The New York Times is finally taking a look at the disaster that has followed the government’s policy of cut-and-run on the housing crisis and found the biggest culprits were Lone Star and its servicer, Caliber, Nationstar, also with Texas roots, and of course Blackstone, which has come out of this bottom feeding crisis as the largest private landlord in the country. Private equity firms are money machines and make it clear that if they make more money foreclosing, they won’t hesitate. Most hardly participated in the HAMP, housing modification program, to try to allow families to keep their homes, and because the government turned the whole modification process over to banks and financiers, there was no requirement that they do so.

Neither of course was there any obligation under the Community Reinvestment Act to benefit lower income, racially diverse communities and not discriminate in lending. As the Times reports:

But much of this investment has not benefited poor neighborhoods. Banks are expected, under the Community Reinvestment Act, to help meet the credit needs of low-income neighborhoods in areas they serve. Private equity has no such obligation. The idea is that banks should follow an implicit social contract: In return for government loans and other support, they are expected to serve a community’s needs. Private equity, which unlike the banks does not borrow money from the government, is answerable to its investors. Those investors include some of the nation’s largest pension plans, whose members — teachers and police officers among them — may support improvements to such lower-income areas.

And, that’s putting it mildly.

Private equity makes no bones about any of this either.

 

Lone Star explains to investors one way it profits from delinquent loans. Lone Star’s mortgage subsidiary will lower a borrower’s monthly payment if “the net present value of a modification is greater than the net present value of a foreclosure, loan sale or short sale.” Translation: If foreclosing on a homeowner is the most profitable option, Lone Star is likely to foreclose.

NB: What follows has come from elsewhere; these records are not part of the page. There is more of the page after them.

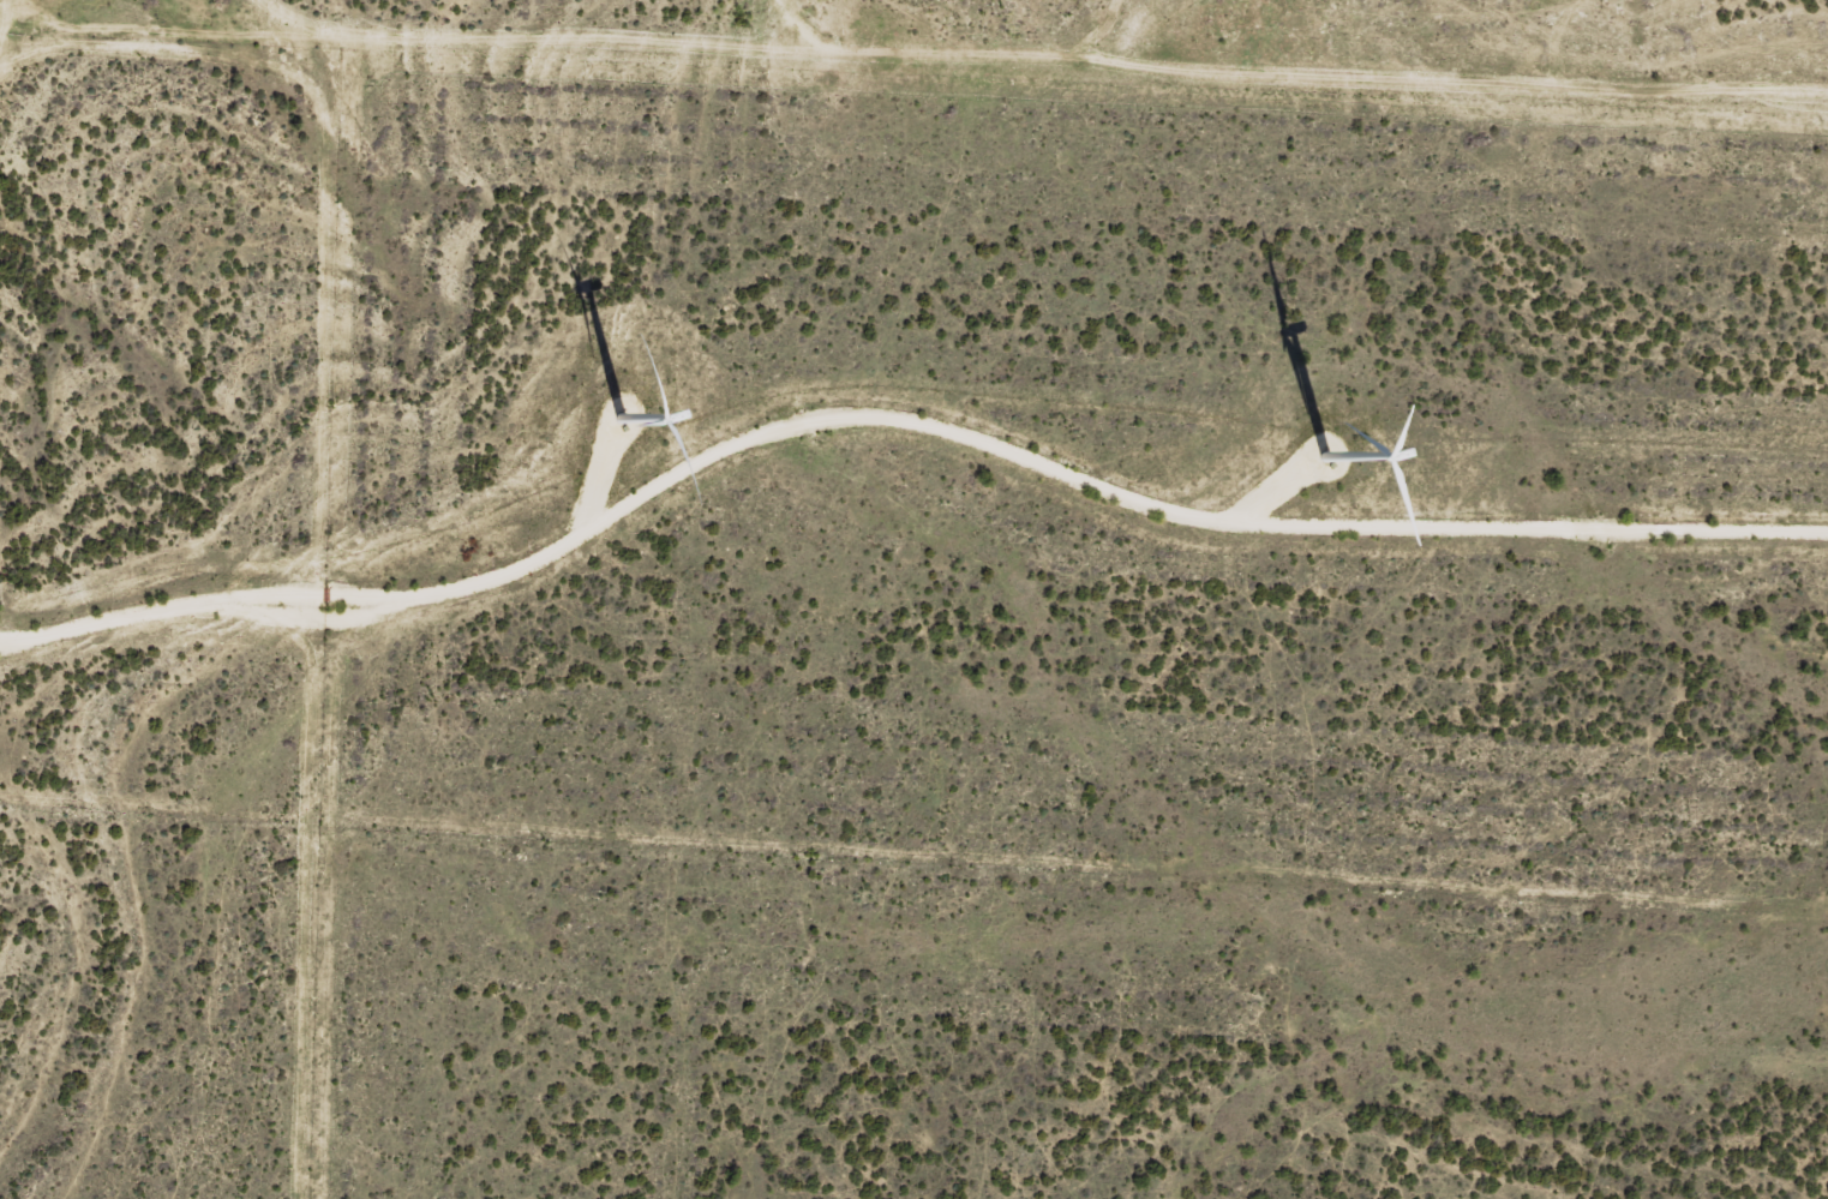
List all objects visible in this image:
road: (23, 75)
road: (1042, 84)
wind turbine: (613, 417)
road: (900, 419)
wind turbine: (1337, 450)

Not surprisingly, the new bosses for the housing market are much like the old bosses, except worse. Paperwork is misplaced or disappears. Homeowners can’t get responses or assistance. Modifications come too late to prevent foreclosures, and the beat goes on.

Pretty simply when you turn over the chicken house to the fox, you don’t just have a problem, you have no chickens, and in this case all of us, especially in low-and-moderate income communities are the chickens, clucking all the way to the slaughter.

Think I’m exaggerating? Here’s a perfect example from the Times on the vicious circle of predatory exploitation that Nationstar is able to practice directly and through its subsidiaries:

The whirl of transactions illustrates how Nationstar can control nearly every stage of the mortgage process, posing potential conflicts of interest as it earns fees along the way. Nationstar collects bills and, when people don’t pay, can foreclose on homes. Nationstar earns fees auctioning those homes through Homesearch. Ads on Homesearch, which is now known online as Xome.com, direct bidders to Greenlight. Nationstar can then collect on the new mortgage, bringing the process full circle.

As banks have pulled out of housing and private equity has swooped in, low and moderate communities are also being starved of needed investment, which also feeds into yet another cycle or deteriorating conditions for our communities. What’s the government doing about all of this? Not much. There’s talk of some new regulations by HUD, but who knows at this point, that may be too little and it’s definitely too late. Some Congressmen are moaning about their folks and foreclosures, but most of this is wishing-and-a-hoping. Looks like we’re headed for the wall again, unless there’s big change in the relationships between Washington and Wall Street, and that’s not looking so good this minute either.